L’Al-Hilal è la squadra più vincente e innovativa del Paese. Da diversi anni la società presieduta dal Principe Nawaf Bin Sa’ad riceve 1,2 milioni di dollari direttamente dalla federazione per l’esclusiva televisiva delle proprie partite. Con le tantissime entrate degli ultimi tempi il club ha costruito un centro sportivo tra i più innovativi d’Asia, nel quale sono presenti due campi per gli allenamenti della prima squadra, una trentina di stanze, area relax, piscine, palestre e una clinica medica. Nelle ultime dodici stagioni l’Al-Hilal non è mai sceso oltre il terzo posto in campionato e anche oggi, con diverse partite da recuperare, è virtualmente primo in classifica. Qui hanno giocato i tre giocatori più rappresentativi della Nazionale in epoca recente: il portiere Mohamed Al-Deayea (primatista di presenze con la maglia dei Green Falcons), l’attaccante Sami Al-Jaber e Nasser Al-Shamrani, ancora in attività e ceduto pochi mesi fa ai rivali cittadini dell’Al-Shabab.
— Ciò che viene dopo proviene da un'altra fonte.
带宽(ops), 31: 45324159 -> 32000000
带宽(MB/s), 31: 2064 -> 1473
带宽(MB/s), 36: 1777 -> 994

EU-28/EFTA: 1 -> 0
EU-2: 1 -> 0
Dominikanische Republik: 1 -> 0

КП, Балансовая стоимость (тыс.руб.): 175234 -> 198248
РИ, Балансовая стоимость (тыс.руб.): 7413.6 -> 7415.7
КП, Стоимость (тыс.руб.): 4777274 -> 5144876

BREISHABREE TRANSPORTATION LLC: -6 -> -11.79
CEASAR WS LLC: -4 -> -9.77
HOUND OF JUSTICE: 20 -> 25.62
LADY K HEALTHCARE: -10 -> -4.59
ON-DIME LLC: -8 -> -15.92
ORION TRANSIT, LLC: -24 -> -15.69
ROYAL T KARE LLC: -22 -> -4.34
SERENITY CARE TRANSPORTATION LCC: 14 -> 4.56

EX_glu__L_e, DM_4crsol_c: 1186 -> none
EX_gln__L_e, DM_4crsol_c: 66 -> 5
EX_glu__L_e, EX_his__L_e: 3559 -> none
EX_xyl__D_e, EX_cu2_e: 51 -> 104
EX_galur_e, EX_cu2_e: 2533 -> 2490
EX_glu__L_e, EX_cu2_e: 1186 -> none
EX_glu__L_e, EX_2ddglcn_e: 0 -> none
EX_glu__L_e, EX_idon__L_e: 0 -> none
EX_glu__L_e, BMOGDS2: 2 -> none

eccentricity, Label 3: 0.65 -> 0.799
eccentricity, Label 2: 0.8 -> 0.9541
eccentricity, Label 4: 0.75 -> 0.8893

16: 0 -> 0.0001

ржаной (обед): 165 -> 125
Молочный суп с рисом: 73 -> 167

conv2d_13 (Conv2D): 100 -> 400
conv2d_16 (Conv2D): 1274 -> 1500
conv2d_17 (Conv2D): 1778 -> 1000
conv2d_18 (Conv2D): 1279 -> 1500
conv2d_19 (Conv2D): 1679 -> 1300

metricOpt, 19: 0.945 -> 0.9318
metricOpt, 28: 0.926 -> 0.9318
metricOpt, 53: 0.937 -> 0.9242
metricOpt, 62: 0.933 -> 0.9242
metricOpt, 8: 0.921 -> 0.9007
Russia 2018 rappresenta una sorta di “nuova prima volta” per l’Arabia Saudita: le quattro partecipazioni precedenti, consecutive dal 1994 al 2006, appartenevano tutte alla vecchia generazione. Negli Stati Uniti è arrivato il miglior piazzamento della storia, con gli ottavi di finale conquistati grazie anche al bellissimo gol di Saeed Al-Owairan contro il Belgio a Washington.

Al-Owairan come Maradona

Quella di oggi invece fa del collettivo il proprio punto di forza. Su questo aspetto ha lavorato molto van Maarwijk, che sotto la sua gestione ha proposto un calcio semplice ma efficace, lasciando in eredità ai suoi successori una buona base sulla quale costruire qualcosa di duraturo. La partita manifesto della gestione olandese è stata quella di andata contro gli Emirati Arabi, un 3-0 nel quale l’Arabia Saudita ha offerto una prova impressionante sotto il profilo dell’intensità. La stella della squadra è Osama Abdulrezak Hawsawi, difensore centrale classe 1984 che ha diviso la sua carriera tra Al-Hilal, suo club attuale, e Al-Ahli. Hawsawi, che nel 2012 tentò senza fortuna l’avventura europea all’Anderlecht, è il leader della retroguardia saudita, una sorta di regista arretrato che non molto tempo fa attirò su di sé l’attenzione del Torino.

Pizzi avrà principalmente un compito di selezione, quello di individuare un gruppo di lavoro ben definito, fargli assimilare le sue idee nel minor tempo possibile e sfruttare al massimo i punti di forza. La Nazionale ha assoluto bisogno di risultati: migliorare gli ottavi del 1994 non sarà affatto facile, ma il futuro del calcio saudita passa anche da Russia 2018.